The two month numbers on the Household survey are now:
The best description of what we see is that of a stagnant labor market, which did improve slightly relatively in July, mostly due to retirements. 

I'll probably have more later sometime on the weekend as I work through some of this stuff. The women-who-maintain-families unemployment rate stayed up at 11.7%. While a marginal drop from June's 11.8%, it is a depressing and highly negative indicator compared to April's 10.2%, and unfortunately the details of the Establishment survey strongly support the accuracy of this rise. The cuts in various types of more discretionary retail would generate most of the increase. 

To me the picture is consumer economy in early stages of recession, with manufacturing doomed to follow, both due to domestic demand issues and due to global weakening. 

In 2006 we had slid into a manufacturing recession, but the consumer credit bulge continued the expansion for almost another two years. This time we are seeing the consumer recession first, and with any luck that would indicate something structurally milder. However on top of the current economic malaise, next year we will add other negative factors, so the possibility that it will remain mild is not that great.

My current takeaway for this report is that it is a personal highly negative surprise. I expected a gain in the Household survey of 70K jobs, and a negative surprise of 270K jobs is one heck of a negative surprise. I think in the long run the positive on the Establishment survey will prove to have mostly been timing issues, partly related to auto production schedules, and that it will drop out again in August. 

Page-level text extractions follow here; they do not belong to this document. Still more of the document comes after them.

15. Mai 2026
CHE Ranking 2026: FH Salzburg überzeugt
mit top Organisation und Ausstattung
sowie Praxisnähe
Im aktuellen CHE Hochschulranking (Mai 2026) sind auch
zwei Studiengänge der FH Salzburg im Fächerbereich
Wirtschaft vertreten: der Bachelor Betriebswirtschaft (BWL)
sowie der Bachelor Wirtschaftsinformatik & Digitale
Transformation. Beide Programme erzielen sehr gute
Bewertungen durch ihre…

In short, I suspect the tide is going out and that there are some missing Speedos under the water.

Comments:
In short, I suspect the tide is going out and that there are some missing Speedos under the water. MOM

Good one, MOM.
 
These BLS creeps have been playing the market and politics so long they are drowning in a morass of accumulated adjustments. If Romney wins he should build a building and put them in it and let them read books and view porn on the internet all day and replace them with all new people. Why not fire them? Can’t. They are government, we are Greece.

The only reliable figure is B1 line two, on the left, non-seasonally adjusted. This going along the seasonal pattern just fine which expects no job growth in the summer time.

If inventory is building, you don’t get layoffs from goods producing industries.
 
Anonymous (& MOM),

I share the sentiment!

In fact, I worked that Speedos quote into my 40.3 Million Missing Jobs post.
 
Squire - once inventory builds past a certain point, you do. It's the inventory/move ratio that matters.

I was a little twitchy over Friday's news for ISM Business that employment was contracting, but when I looked at inventory sentiment, contracting order backlogs, etc, I could see why.

My take on this is that it is a very, very slow-moving downturn.

Over time I have come to rely less and less on new order information and replace a reliance on shipment trends, and that has proven far more accurate for me.